**WHAT YOU HAVE TO DO**: Your reply should be a faithful copy of the records below, free of pictures.

**THE RECORDS**:
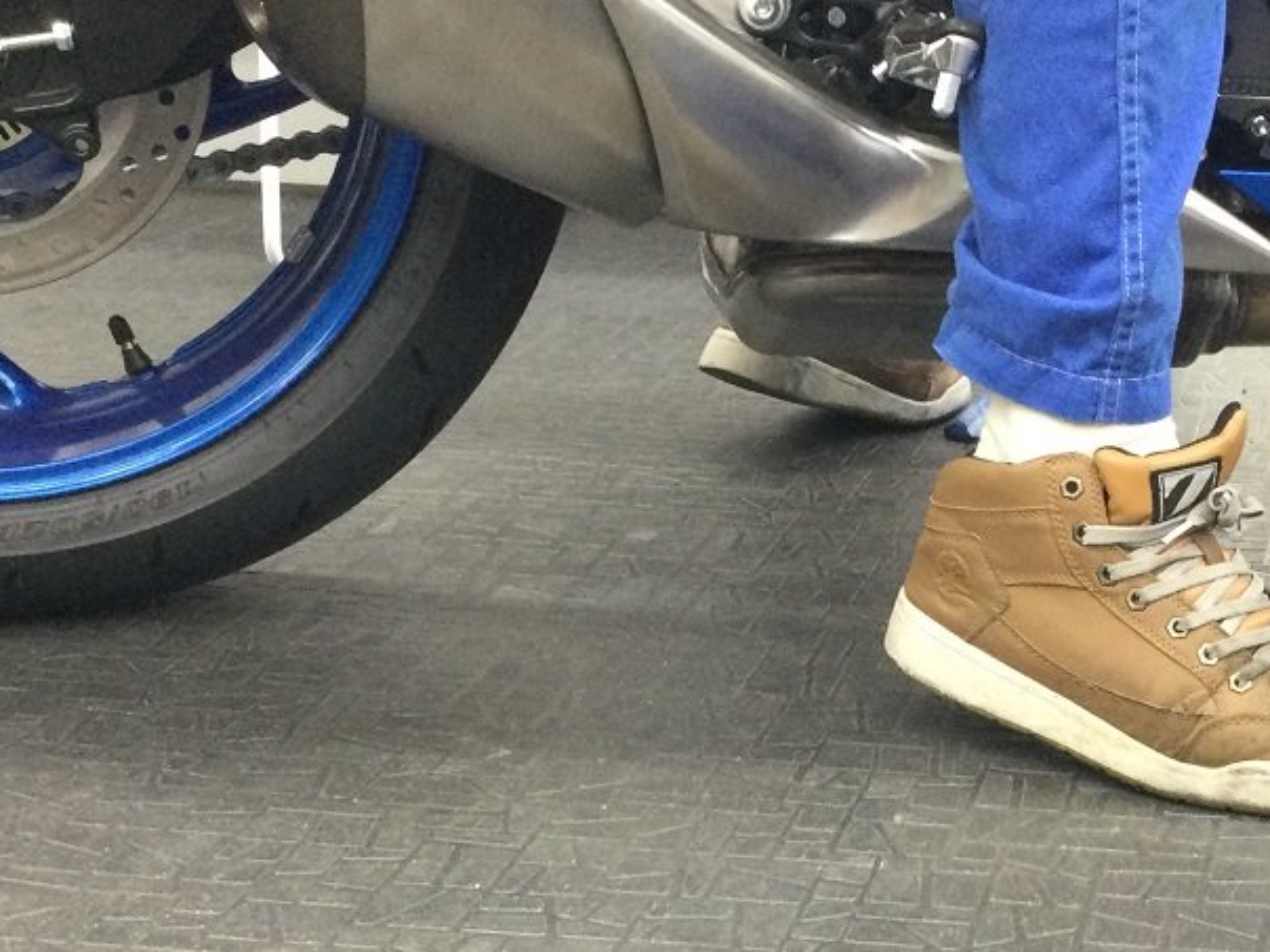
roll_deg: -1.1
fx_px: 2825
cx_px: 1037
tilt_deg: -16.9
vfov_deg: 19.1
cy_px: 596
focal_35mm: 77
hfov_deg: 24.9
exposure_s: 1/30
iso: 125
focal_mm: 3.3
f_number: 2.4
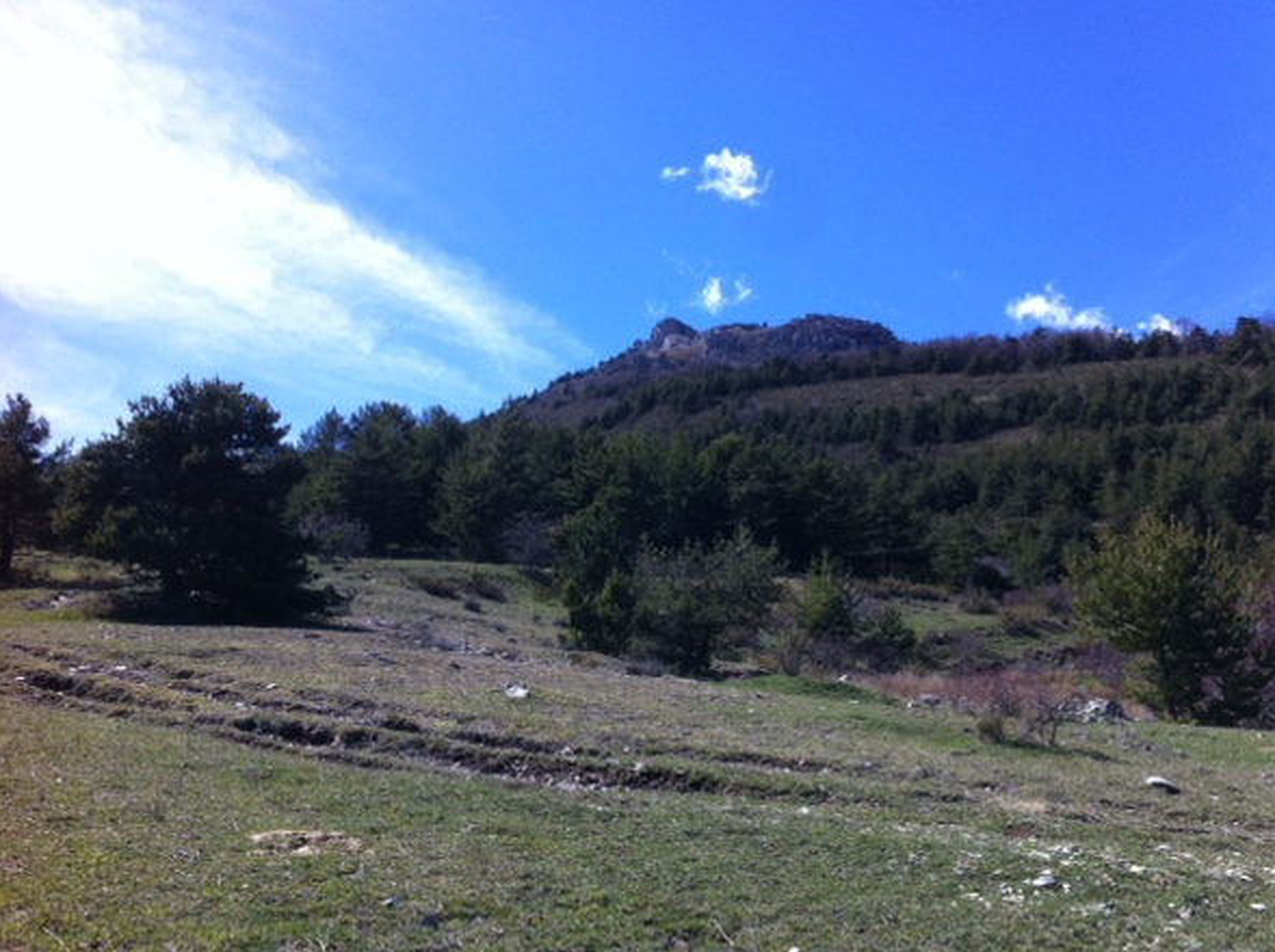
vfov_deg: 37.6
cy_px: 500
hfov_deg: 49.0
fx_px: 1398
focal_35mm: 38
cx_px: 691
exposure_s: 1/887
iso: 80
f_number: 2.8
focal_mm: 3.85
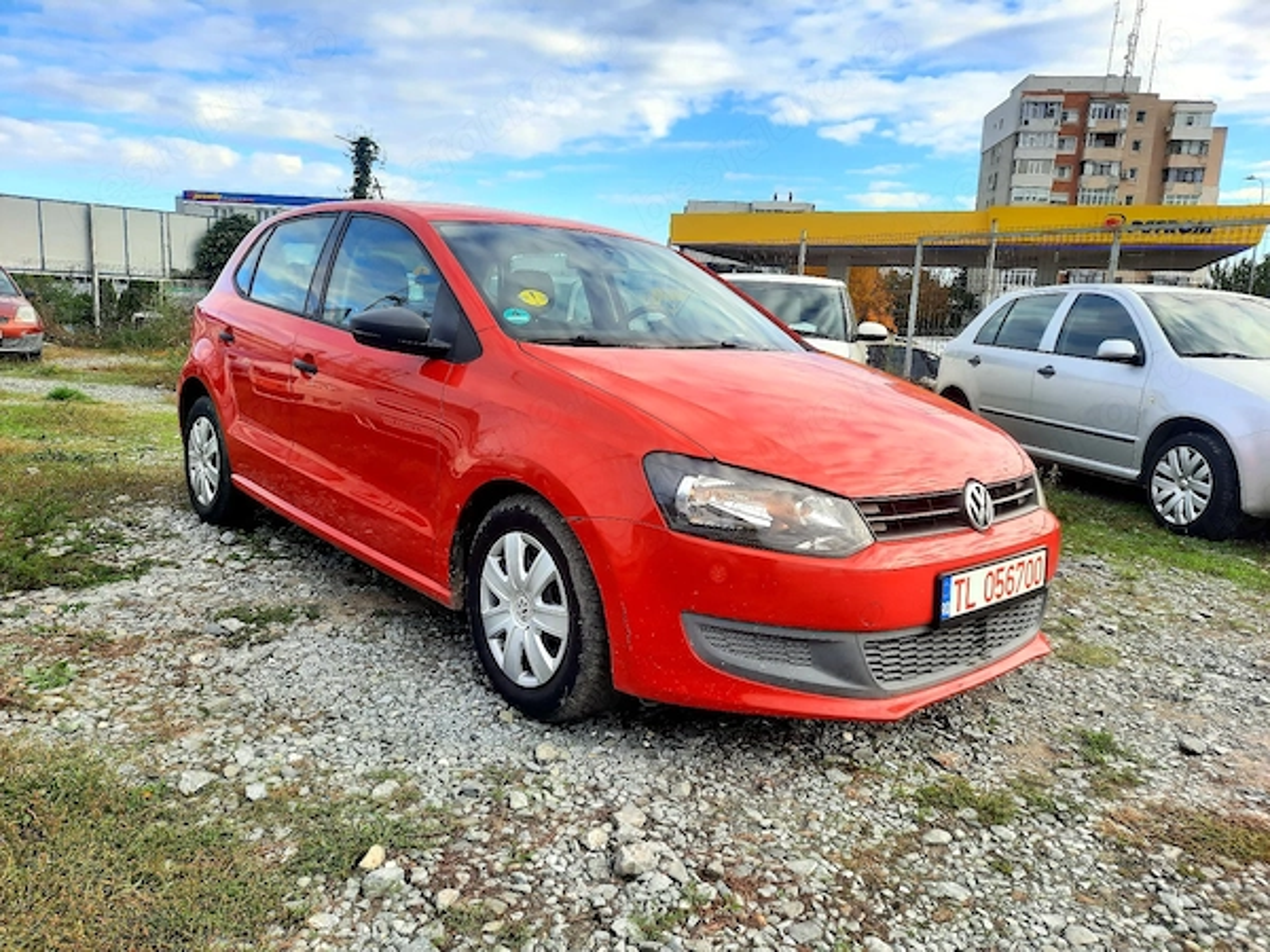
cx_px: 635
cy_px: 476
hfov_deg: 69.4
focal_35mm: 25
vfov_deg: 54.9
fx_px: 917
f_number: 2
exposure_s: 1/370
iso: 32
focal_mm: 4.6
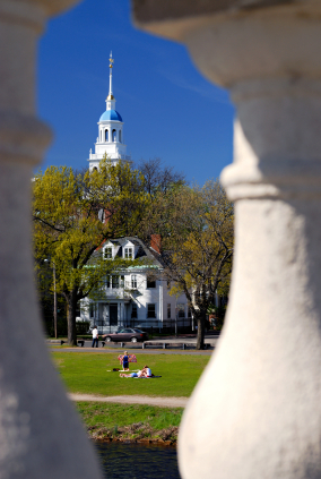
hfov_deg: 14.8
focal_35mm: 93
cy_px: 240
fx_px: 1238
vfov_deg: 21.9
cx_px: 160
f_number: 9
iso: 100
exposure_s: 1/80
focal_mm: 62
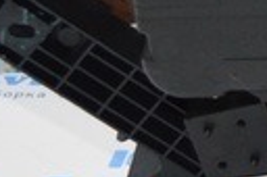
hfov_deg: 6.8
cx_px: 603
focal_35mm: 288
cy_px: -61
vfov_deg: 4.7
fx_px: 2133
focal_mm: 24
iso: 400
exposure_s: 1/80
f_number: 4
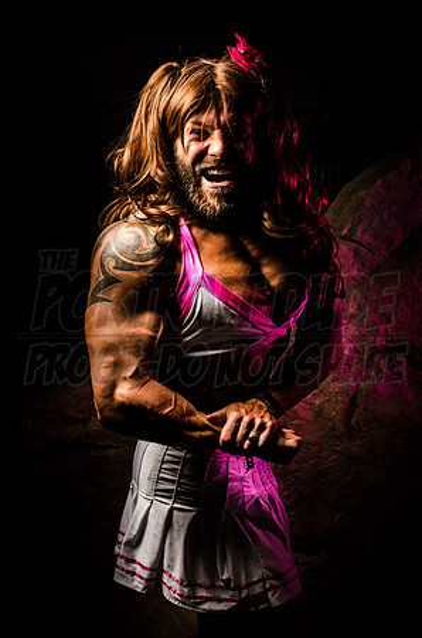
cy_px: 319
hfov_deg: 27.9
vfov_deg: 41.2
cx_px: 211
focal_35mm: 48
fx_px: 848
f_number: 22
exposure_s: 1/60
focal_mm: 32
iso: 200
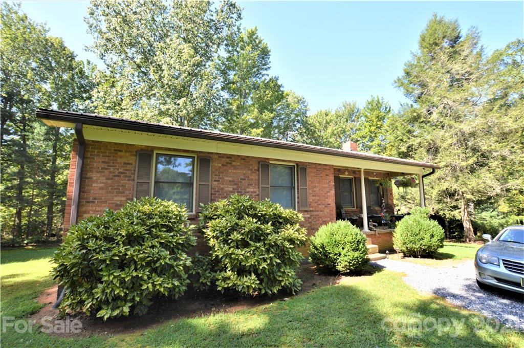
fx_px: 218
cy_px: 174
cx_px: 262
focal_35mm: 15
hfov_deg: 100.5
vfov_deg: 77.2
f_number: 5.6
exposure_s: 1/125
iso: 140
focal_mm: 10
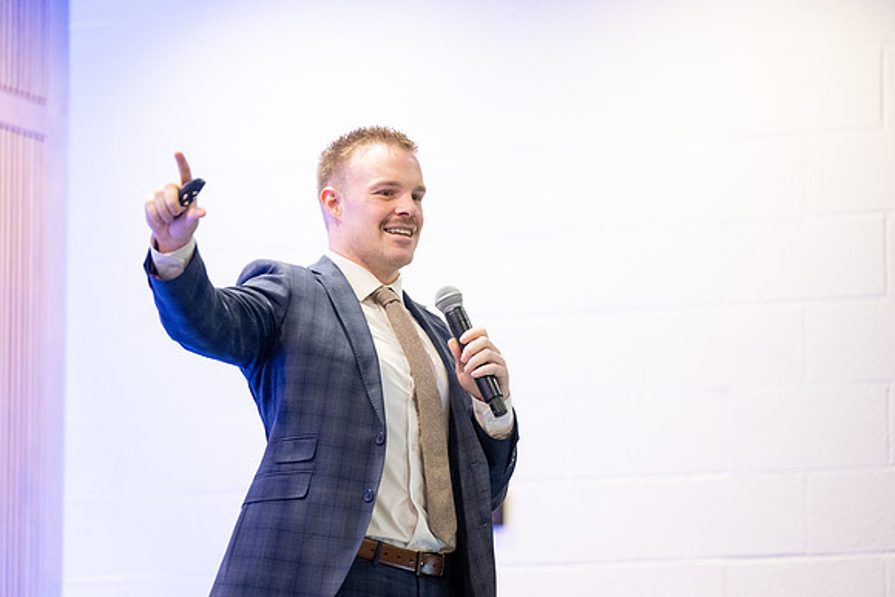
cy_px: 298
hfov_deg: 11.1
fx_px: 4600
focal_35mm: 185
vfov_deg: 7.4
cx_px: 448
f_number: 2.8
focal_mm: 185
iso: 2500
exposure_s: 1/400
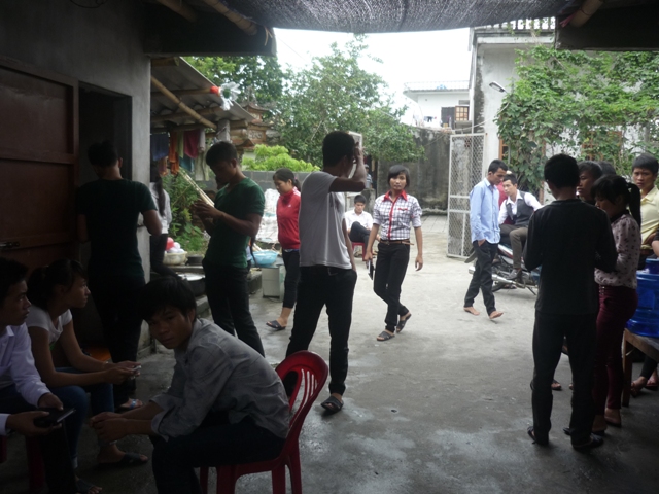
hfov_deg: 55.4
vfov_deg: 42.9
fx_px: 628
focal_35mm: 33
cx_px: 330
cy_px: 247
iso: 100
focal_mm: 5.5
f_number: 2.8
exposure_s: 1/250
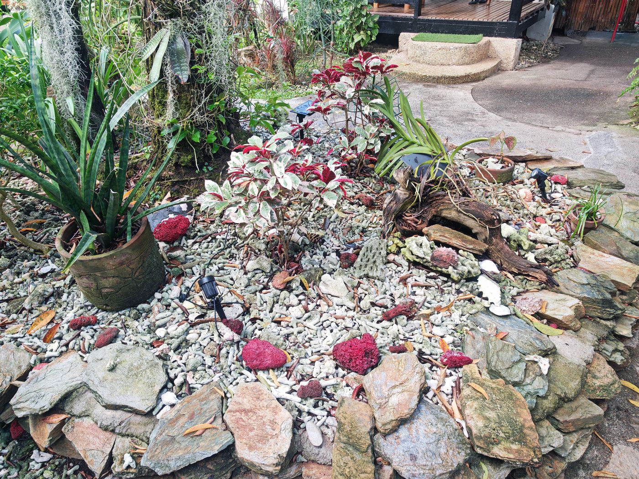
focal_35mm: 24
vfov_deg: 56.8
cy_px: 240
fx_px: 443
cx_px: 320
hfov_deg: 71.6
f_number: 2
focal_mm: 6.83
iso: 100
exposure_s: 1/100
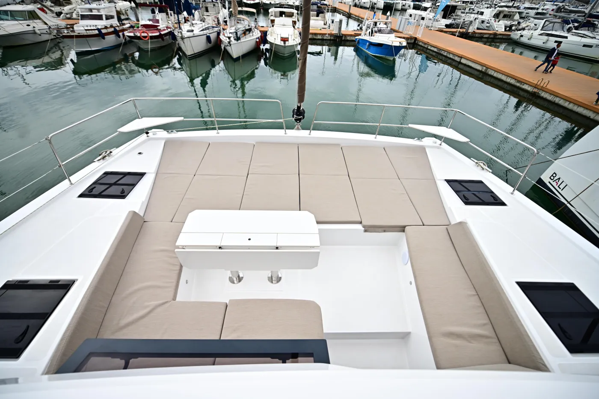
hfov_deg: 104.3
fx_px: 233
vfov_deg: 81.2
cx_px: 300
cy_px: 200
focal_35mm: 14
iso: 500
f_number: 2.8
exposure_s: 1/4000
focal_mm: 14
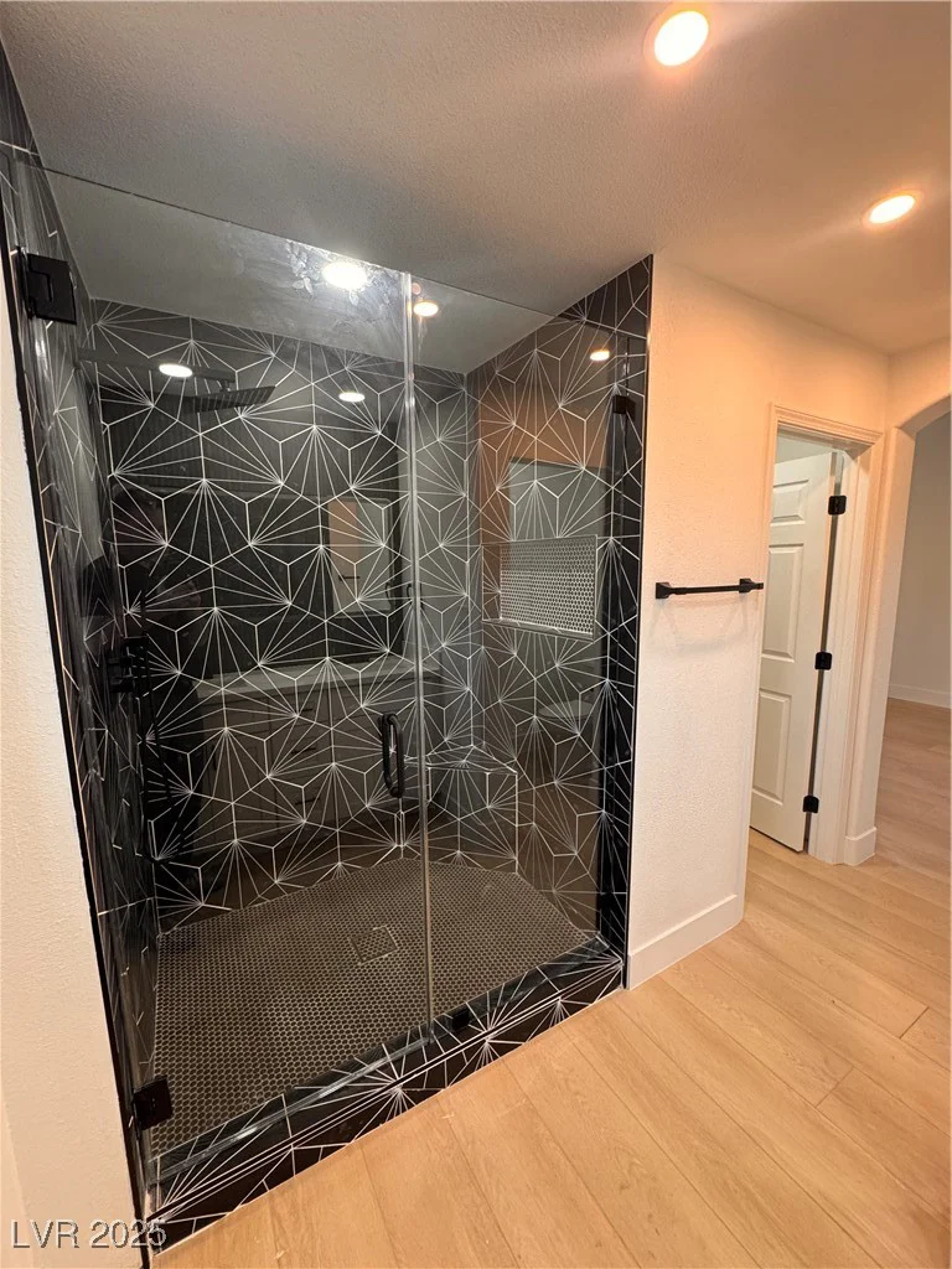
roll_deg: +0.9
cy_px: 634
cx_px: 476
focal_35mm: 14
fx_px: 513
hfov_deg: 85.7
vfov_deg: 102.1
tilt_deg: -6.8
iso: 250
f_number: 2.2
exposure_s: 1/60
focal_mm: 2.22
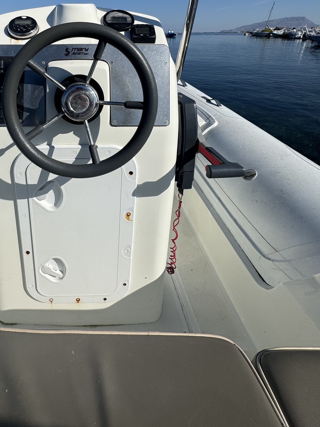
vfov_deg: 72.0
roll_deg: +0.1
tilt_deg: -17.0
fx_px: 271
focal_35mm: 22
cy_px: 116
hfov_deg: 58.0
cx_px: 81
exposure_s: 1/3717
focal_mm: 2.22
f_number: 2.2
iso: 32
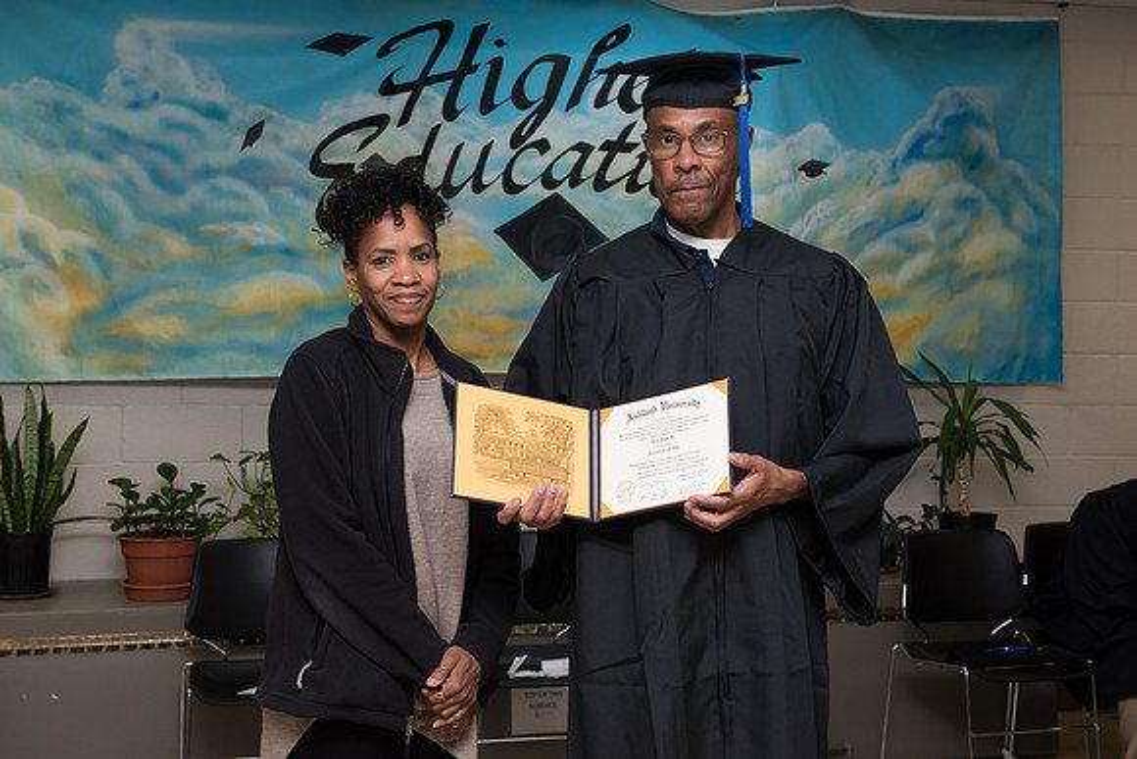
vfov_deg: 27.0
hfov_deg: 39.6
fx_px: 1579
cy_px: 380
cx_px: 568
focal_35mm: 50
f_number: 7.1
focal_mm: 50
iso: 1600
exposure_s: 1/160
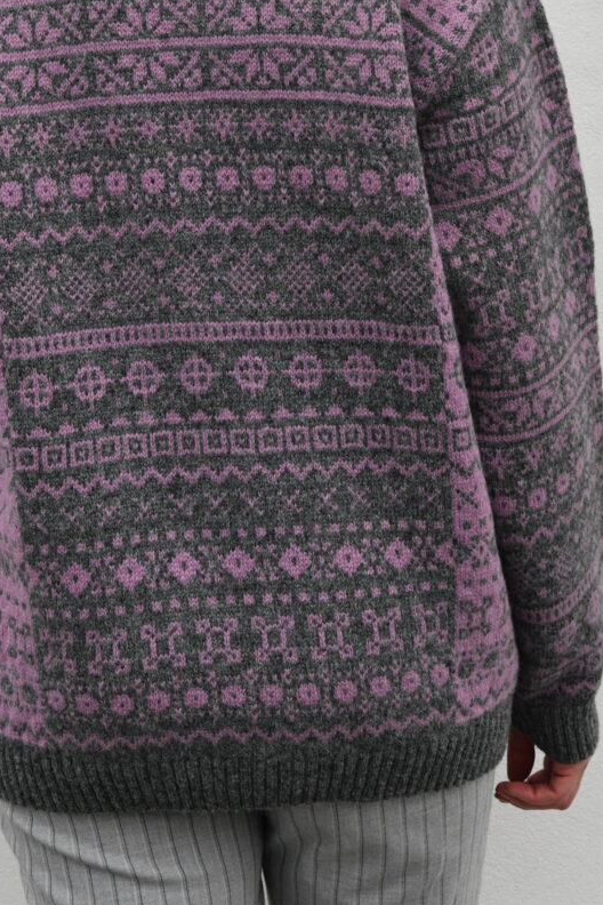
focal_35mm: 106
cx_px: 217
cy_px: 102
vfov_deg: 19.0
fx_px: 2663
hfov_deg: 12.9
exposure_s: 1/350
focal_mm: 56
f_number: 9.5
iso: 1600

**RESPONSE TO THE TASK**:
roll_deg: -1.1
fx_px: 2825
cx_px: 1037
tilt_deg: -16.9
vfov_deg: 19.1
cy_px: 596
focal_35mm: 77
hfov_deg: 24.9
exposure_s: 1/30
iso: 125
focal_mm: 3.3
f_number: 2.4
vfov_deg: 37.6
cy_px: 500
hfov_deg: 49.0
fx_px: 1398
focal_35mm: 38
cx_px: 691
exposure_s: 1/887
iso: 80
f_number: 2.8
focal_mm: 3.85
cx_px: 635
cy_px: 476
hfov_deg: 69.4
focal_35mm: 25
vfov_deg: 54.9
fx_px: 917
f_number: 2
exposure_s: 1/370
iso: 32
focal_mm: 4.6
hfov_deg: 14.8
focal_35mm: 93
cy_px: 240
fx_px: 1238
vfov_deg: 21.9
cx_px: 160
f_number: 9
iso: 100
exposure_s: 1/80
focal_mm: 62
hfov_deg: 6.8
cx_px: 603
focal_35mm: 288
cy_px: -61
vfov_deg: 4.7
fx_px: 2133
focal_mm: 24
iso: 400
exposure_s: 1/80
f_number: 4
cy_px: 319
hfov_deg: 27.9
vfov_deg: 41.2
cx_px: 211
focal_35mm: 48
fx_px: 848
f_number: 22
exposure_s: 1/60
focal_mm: 32
iso: 200
fx_px: 218
cy_px: 174
cx_px: 262
focal_35mm: 15
hfov_deg: 100.5
vfov_deg: 77.2
f_number: 5.6
exposure_s: 1/125
iso: 140
focal_mm: 10
cy_px: 298
hfov_deg: 11.1
fx_px: 4600
focal_35mm: 185
vfov_deg: 7.4
cx_px: 448
f_number: 2.8
focal_mm: 185
iso: 2500
exposure_s: 1/400
hfov_deg: 55.4
vfov_deg: 42.9
fx_px: 628
focal_35mm: 33
cx_px: 330
cy_px: 247
iso: 100
focal_mm: 5.5
f_number: 2.8
exposure_s: 1/250
focal_35mm: 24
vfov_deg: 56.8
cy_px: 240
fx_px: 443
cx_px: 320
hfov_deg: 71.6
f_number: 2
focal_mm: 6.83
iso: 100
exposure_s: 1/100
hfov_deg: 104.3
fx_px: 233
vfov_deg: 81.2
cx_px: 300
cy_px: 200
focal_35mm: 14
iso: 500
f_number: 2.8
exposure_s: 1/4000
focal_mm: 14
roll_deg: +0.9
cy_px: 634
cx_px: 476
focal_35mm: 14
fx_px: 513
hfov_deg: 85.7
vfov_deg: 102.1
tilt_deg: -6.8
iso: 250
f_number: 2.2
exposure_s: 1/60
focal_mm: 2.22
vfov_deg: 72.0
roll_deg: +0.1
tilt_deg: -17.0
fx_px: 271
focal_35mm: 22
cy_px: 116
hfov_deg: 58.0
cx_px: 81
exposure_s: 1/3717
focal_mm: 2.22
f_number: 2.2
iso: 32
vfov_deg: 27.0
hfov_deg: 39.6
fx_px: 1579
cy_px: 380
cx_px: 568
focal_35mm: 50
f_number: 7.1
focal_mm: 50
iso: 1600
exposure_s: 1/160
focal_35mm: 106
cx_px: 217
cy_px: 102
vfov_deg: 19.0
fx_px: 2663
hfov_deg: 12.9
exposure_s: 1/350
focal_mm: 56
f_number: 9.5
iso: 1600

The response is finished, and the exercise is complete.